Para afectar lo menos posible al cerebro, desde el principio entré al centro del tumor. Le quité el núcleo y lo dejé hueco. Así podía separar su cáscara del cerebro y hacer que colapsara dentro de sí misma. Lo que separa al tumor del cerebro son unas hebras delicadas de tejido transparente llamadas aracnoides. Se parecen mucho a las telarañas. Los corté suavemente con unas microtijeras largas y curvadas, y el tumor cayó en el espacio que hice dentro. Después de dos horas de trabajo bajo luces y una lupa, logré retirar el tumor. Bañé la superficie del cerebro con agua estéril para ver si había algún sangrado de los vasos sanguíneos. Era hora de cerrar procediendo a la inversa. Fijé la tapa ósea al cráneo con placas y tornillos pequeños. Puntadas por dentro del cuero cabelludo. Puntadas con hilo de nylon en la piel. Fuera varillas.

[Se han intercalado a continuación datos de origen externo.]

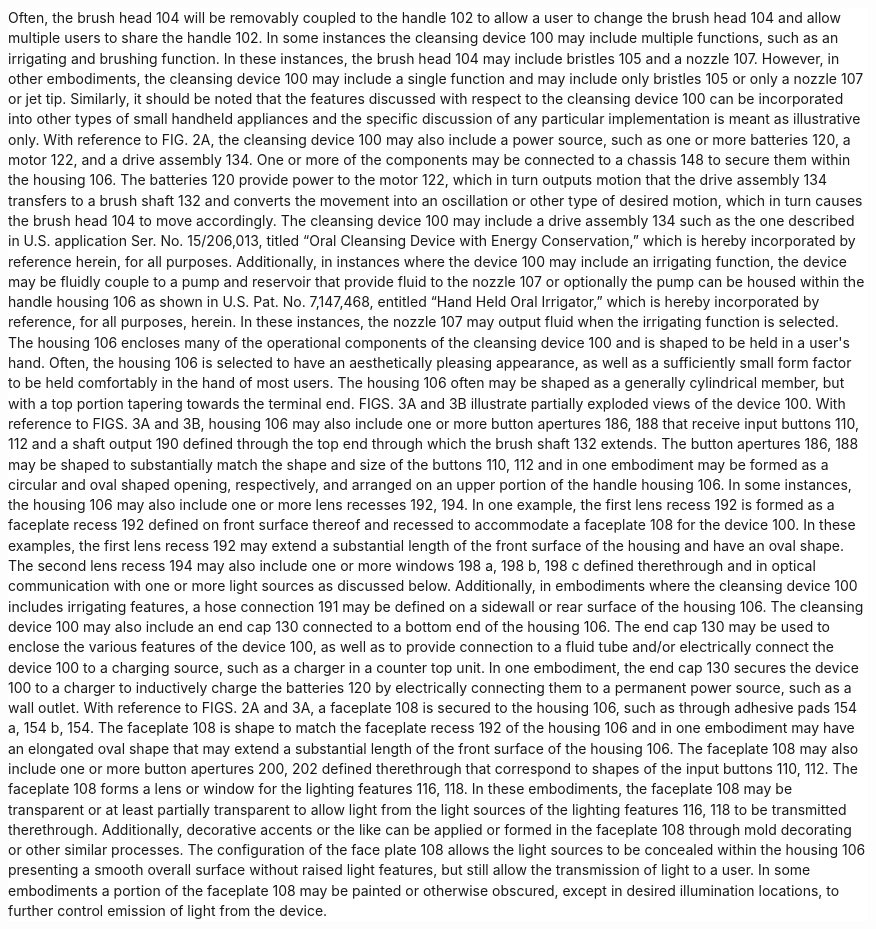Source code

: Often, the brush head 104 will be removably coupled to the handle 102 to allow a user to change the brush head 104 and allow multiple users to share the handle 102. In some instances the cleansing device 100 may include multiple functions, such as an irrigating and brushing function. In these instances, the brush head 104 may include bristles 105 and a nozzle 107. However, in other embodiments, the cleansing device 100 may include a single function and may include only bristles 105 or only a nozzle 107 or jet tip. Similarly, it should be noted that the features discussed with respect to the cleansing device 100 can be incorporated into other types of small handheld appliances and the specific discussion of any particular implementation is meant as illustrative only.
With reference to FIG. 2A, the cleansing device 100 may also include a power source, such as one or more batteries 120, a motor 122, and a drive assembly 134. One or more of the components may be connected to a chassis 148 to secure them within the housing 106. The batteries 120 provide power to the motor 122, which in turn outputs motion that the drive assembly 134 transfers to a brush shaft 132 and converts the movement into an oscillation or other type of desired motion, which in turn causes the brush head 104 to move accordingly. The cleansing device 100 may include a drive assembly 134 such as the one described in U.S. application Ser. No. 15/206,013, titled “Oral Cleansing Device with Energy Conservation,” which is hereby incorporated by reference herein, for all purposes. Additionally, in instances where the device 100 may include an irrigating function, the device may be fluidly couple to a pump and reservoir that provide fluid to the nozzle 107 or optionally the pump can be housed within the handle housing 106 as shown in U.S. Pat. No. 7,147,468, entitled “Hand Held Oral Irrigator,” which is hereby incorporated by reference, for all purposes, herein. In these instances, the nozzle 107 may output fluid when the irrigating function is selected.
The housing 106 encloses many of the operational components of the cleansing device 100 and is shaped to be held in a user's hand. Often, the housing 106 is selected to have an aesthetically pleasing appearance, as well as a sufficiently small form factor to be held comfortably in the hand of most users. The housing 106 often may be shaped as a generally cylindrical member, but with a top portion tapering towards the terminal end. FIGS. 3A and 3B illustrate partially exploded views of the device 100. With reference to FIGS. 3A and 3B, housing 106 may also include one or more button apertures 186, 188 that receive input buttons 110, 112 and a shaft output 190 defined through the top end through which the brush shaft 132 extends. The button apertures 186, 188 may be shaped to substantially match the shape and size of the buttons 110, 112 and in one embodiment may be formed as a circular and oval shaped opening, respectively, and arranged on an upper portion of the handle housing 106.
In some instances, the housing 106 may also include one or more lens recesses 192, 194. In one example, the first lens recess 192 is formed as a faceplate recess 192 defined on front surface thereof and recessed to accommodate a faceplate 108 for the device 100. In these examples, the first lens recess 192 may extend a substantial length of the front surface of the housing and have an oval shape. The second lens recess 194 may also include one or more windows 198 a, 198 b, 198 c defined therethrough and in optical communication with one or more light sources as discussed below.
Additionally, in embodiments where the cleansing device 100 includes irrigating features, a hose connection 191 may be defined on a sidewall or rear surface of the housing 106.
The cleansing device 100 may also include an end cap 130 connected to a bottom end of the housing 106. The end cap 130 may be used to enclose the various features of the device 100, as well as to provide connection to a fluid tube and/or electrically connect the device 100 to a charging source, such as a charger in a counter top unit. In one embodiment, the end cap 130 secures the device 100 to a charger to inductively charge the batteries 120 by electrically connecting them to a permanent power source, such as a wall outlet.
With reference to FIGS. 2A and 3A, a faceplate 108 is secured to the housing 106, such as through adhesive pads 154 a, 154 b, 154. The faceplate 108 is shape to match the faceplate recess 192 of the housing 106 and in one embodiment may have an elongated oval shape that may extend a substantial length of the front surface of the housing 106. The faceplate 108 may also include one or more button apertures 200, 202 defined therethrough that correspond to shapes of the input buttons 110, 112. The faceplate 108 forms a lens or window for the lighting features 116, 118. In these embodiments, the faceplate 108 may be transparent or at least partially transparent to allow light from the light sources of the lighting features 116, 118 to be transmitted therethrough. Additionally, decorative accents or the like can be applied or formed in the faceplate 108 through mold decorating or other similar processes. The configuration of the face plate 108 allows the light sources to be concealed within the housing 106 presenting a smooth overall surface without raised light features, but still allow the transmission of light to a user. In some embodiments a portion of the faceplate 108 may be painted or otherwise obscured, except in desired illumination locations, to further control emission of light from the device.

Después de diez años y más de mil operaciones, cada cirugía me sigue provocando una emoción única. No por los aspectos técnicos, sino por la satisfacción de dominar una habilidad que ayuda a los demás. Hoy en día ya no rapo la cabeza completa y prefiero las puntadas absorbibles para la piel. Cuando se despiertan después de la cirugía, nadie sabe que les acaban de abrir el cráneo. Nadie, excepto mis pacientes y yo.